Lam Fan, Peng Xi, Liang Zhi-Pei
Department of Bioengineering, University of Illinois Urbana-Champaign, Urbana, IL, 61801 USA.
Beckman Institute for Advanced Science and Technology, Department of Electrical and Computer Engineering and Cancer Center at Illinois, University of Illinois Urbana-Champaign.
IEEE Signal Process Mag. 2023 Mar;40(2):101-115. doi: 10.1109/msp.2022.3203867. Epub 2023 Feb 27.

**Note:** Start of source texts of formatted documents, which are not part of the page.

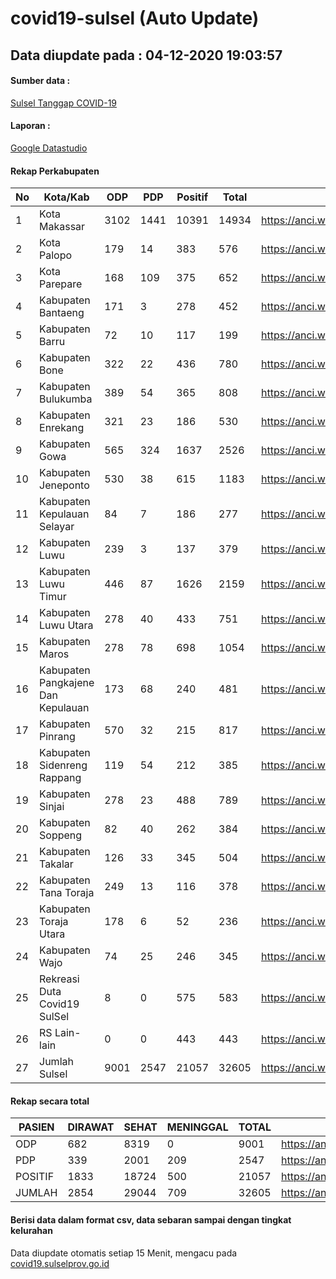 
# covid19-sulsel (Auto Update)

## Data diupdate pada : 04-12-2020 19:03:57

#### Sumber data :
[Sulsel Tanggap COVID-19](https://covid19.sulselprov.go.id)

#### Laporan :
[Google Datastudio](https://datastudio.google.com/s/jythWGc1j4w)

#### Rekap Perkabupaten 
|No|Kota/Kab|ODP|PDP|Positif|Total|Link|
| --- | --- | --- | --- | --- | --- | --- |
|1|Kota Makassar|3102|1441|10391|14934|https://anci.web.id/cor/kota_makassar|
|2|Kota Palopo|179|14|383|576|https://anci.web.id/cor/kota_palopo|
|3|Kota Parepare|168|109|375|652|https://anci.web.id/cor/kota_parepare|
|4|Kabupaten Bantaeng|171|3|278|452|https://anci.web.id/cor/kabupaten_bantaeng|
|5|Kabupaten Barru|72|10|117|199|https://anci.web.id/cor/kabupaten_barru|
|6|Kabupaten Bone|322|22|436|780|https://anci.web.id/cor/kabupaten_bone|
|7|Kabupaten Bulukumba|389|54|365|808|https://anci.web.id/cor/kabupaten_bulukumba|
|8|Kabupaten Enrekang|321|23|186|530|https://anci.web.id/cor/kabupaten_enrekang|
|9|Kabupaten Gowa|565|324|1637|2526|https://anci.web.id/cor/kabupaten_gowa|
|10|Kabupaten Jeneponto|530|38|615|1183|https://anci.web.id/cor/kabupaten_jeneponto|
|11|Kabupaten Kepulauan Selayar|84|7|186|277|https://anci.web.id/cor/kabupaten_kepulauan_selayar|
|12|Kabupaten Luwu|239|3|137|379|https://anci.web.id/cor/kabupaten_luwu|
|13|Kabupaten Luwu Timur|446|87|1626|2159|https://anci.web.id/cor/kabupaten_luwu_timur|
|14|Kabupaten Luwu Utara|278|40|433|751|https://anci.web.id/cor/kabupaten_luwu_utara|
|15|Kabupaten Maros|278|78|698|1054|https://anci.web.id/cor/kabupaten_maros|
|16|Kabupaten Pangkajene Dan Kepulauan|173|68|240|481|https://anci.web.id/cor/kabupaten_pangkajene_dan_kepulauan|
|17|Kabupaten Pinrang|570|32|215|817|https://anci.web.id/cor/kabupaten_pinrang|
|18|Kabupaten Sidenreng Rappang|119|54|212|385|https://anci.web.id/cor/kabupaten_sidenreng_rappang|
|19|Kabupaten Sinjai|278|23|488|789|https://anci.web.id/cor/kabupaten_sinjai|
|20|Kabupaten Soppeng|82|40|262|384|https://anci.web.id/cor/kabupaten_soppeng|
|21|Kabupaten Takalar|126|33|345|504|https://anci.web.id/cor/kabupaten_takalar|
|22|Kabupaten Tana Toraja|249|13|116|378|https://anci.web.id/cor/kabupaten_tana_toraja|
|23|Kabupaten Toraja Utara|178|6|52|236|https://anci.web.id/cor/kabupaten_toraja_utara|
|24|Kabupaten Wajo|74|25|246|345|https://anci.web.id/cor/kabupaten_wajo|
|25|Rekreasi Duta Covid19 SulSel|8|0|575|583|https://anci.web.id/cor/rekreasi_duta_covid19_sulsel|
|26|RS Lain-lain|0|0|443|443|https://anci.web.id/cor/rs_lain-lain|
|27|Jumlah Sulsel|9001|2547|21057|32605|https://anci.web.id/cor/jumlah_sulsel|

#### Rekap secara total

| PASIEN | DIRAWAT | SEHAT | MENINGGAL | TOTAL | LINK |
| ---- | -------- | ---- | ---- |  ---- | ---- |
| ODP | 682 | 8319 | 0 | 9001 | https://anci.web.id/cor/odp_detail.html |
| PDP | 339 | 2001 | 209 | 2547 | https://anci.web.id/cor/pdp_detail.html |
| POSITIF | 1833 | 18724 | 500 | 21057 | https://anci.web.id/cor/positif_detail.html |
| JUMLAH | 2854 | 29044 | 709 | 32605 | https://anci.web.id/cor/jumlah_sulsel/ |

 
#### Berisi data dalam format csv, data sebaran sampai dengan tingkat kelurahan

Data diupdate otomatis setiap 15 Menit, mengacu pada [covid19.sulselprov.go.id](https://covid19.sulselprov.go.id)

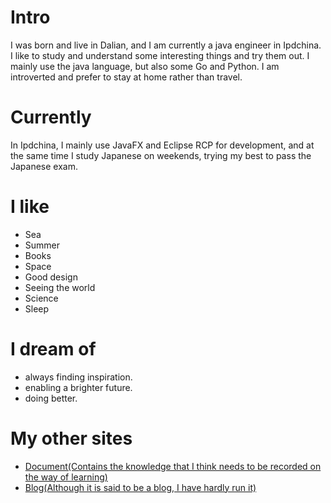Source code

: 
# Intro

I was born and live in Dalian, and I am currently a java engineer in Ipdchina. I like to study and understand some interesting things and try them out. I mainly use the java language, but also some Go and Python. I am introverted and prefer to stay at home rather than travel.

# Currently

In Ipdchina, I mainly use JavaFX and Eclipse RCP for development, and at the same time I study Japanese on weekends, trying my best to pass the Japanese exam.

# I like

- Sea
- Summer
- Books
- Space
- Good design
- Seeing the world
- Science
- Sleep

# I dream of

- always finding inspiration.
- enabling a brighter future.
- doing better.

# My other sites

- [Document(Contains the knowledge that I think needs to be recorded on the way of learning)](https://www.tlcsdm.com)
- [Blog(Although it is said to be a blog, I have hardly run it)](https://blog.tlcsdm.com/)
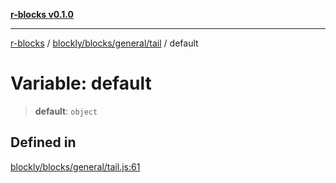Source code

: [**r-blocks v0.1.0**](../../../../../README.md)

---

[r-blocks](../../../../../modules.md) / [blockly/blocks/general/tail](../README.md) / default

# Variable: default

> **default**: `object`

## Defined in

[blockly/blocks/general/tail.js:61](https://github.com/DhyeyMavani2003/r-blocks/blob/3c6fd2c845ebaab7af1ba61c432e0fe34ef7f334/src/pages/modules/blockly/blocks/general/tail.js#L61)
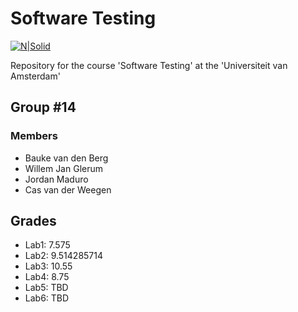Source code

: # Software Testing

[![N|Solid](https://upload.wikimedia.org/wikipedia/commons/4/43/Haskell-Logo-Variation.png)](https://www.haskell.org/)

Repository for the course 'Software Testing' at the 'Universiteit van Amsterdam'

## Group \#14
### Members
  - Bauke van den Berg
  - Willem Jan Glerum
  - Jordan Maduro
  - Cas van der Weegen

## Grades
  - Lab1:  7.575
  - Lab2:  9.514285714
  - Lab3: 10.55
  - Lab4:  8.75
  - Lab5: TBD
  - Lab6: TBD
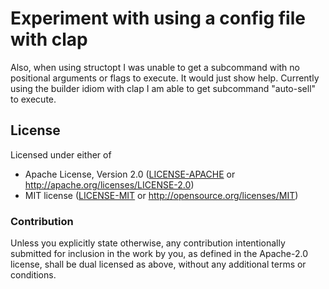 # Experiment with using a config file with clap

Also, when using structopt I was unable to get a subcommand with
no positional arguments or flags to execute. It would just
show help. Currently using the builder idiom with clap I am
able to get subcommand "auto-sell" to execute.

## License

Licensed under either of

- Apache License, Version 2.0 ([LICENSE-APACHE](LICENSE-APACHE) or http://apache.org/licenses/LICENSE-2.0)
- MIT license ([LICENSE-MIT](LICENSE-MIT) or http://opensource.org/licenses/MIT)

### Contribution

Unless you explicitly state otherwise, any contribution intentionally submitted
for inclusion in the work by you, as defined in the Apache-2.0 license, shall
be dual licensed as above, without any additional terms or conditions.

Magnetic resonance spectroscopic imaging (MRSI) offers a unique molecular window into the physiological and pathological processes in the human body. However, the applications of MRSI have been limited by a number of long-standing technical challenges due to high dimensionality and low signal-to-noise ratio (SNR). Recent technological developments integrating physics-based modeling and data-driven machine learning that exploit unique physical and mathematical properties of MRSI signals have demonstrated impressive performance in addressing these challenges for rapid, high-resolution, quantitative MRSI. This paper provides a systematic review of these progresses in the context of MRSI physics and offers perspectives on promising future directions.
磁共振波谱成像(MRSI)为了解人体生理和病理过程提供了一个独特的分子窗口。然而,由于高维度和低信噪比(SNR),MRSI的应用一直受到一些长期存在的技术挑战的限制。最近,将基于物理的建模和数据驱动的机器学习相结合的技术发展,利用了MRSI信号独特的物理和数学特性,在应对这些挑战以实现快速、高分辨率、定量MRSI方面展现出了令人印象深刻的性能。本文在MRSI物理的背景下对这些进展进行了系统综述,并对未来有前景的方向提出了展望。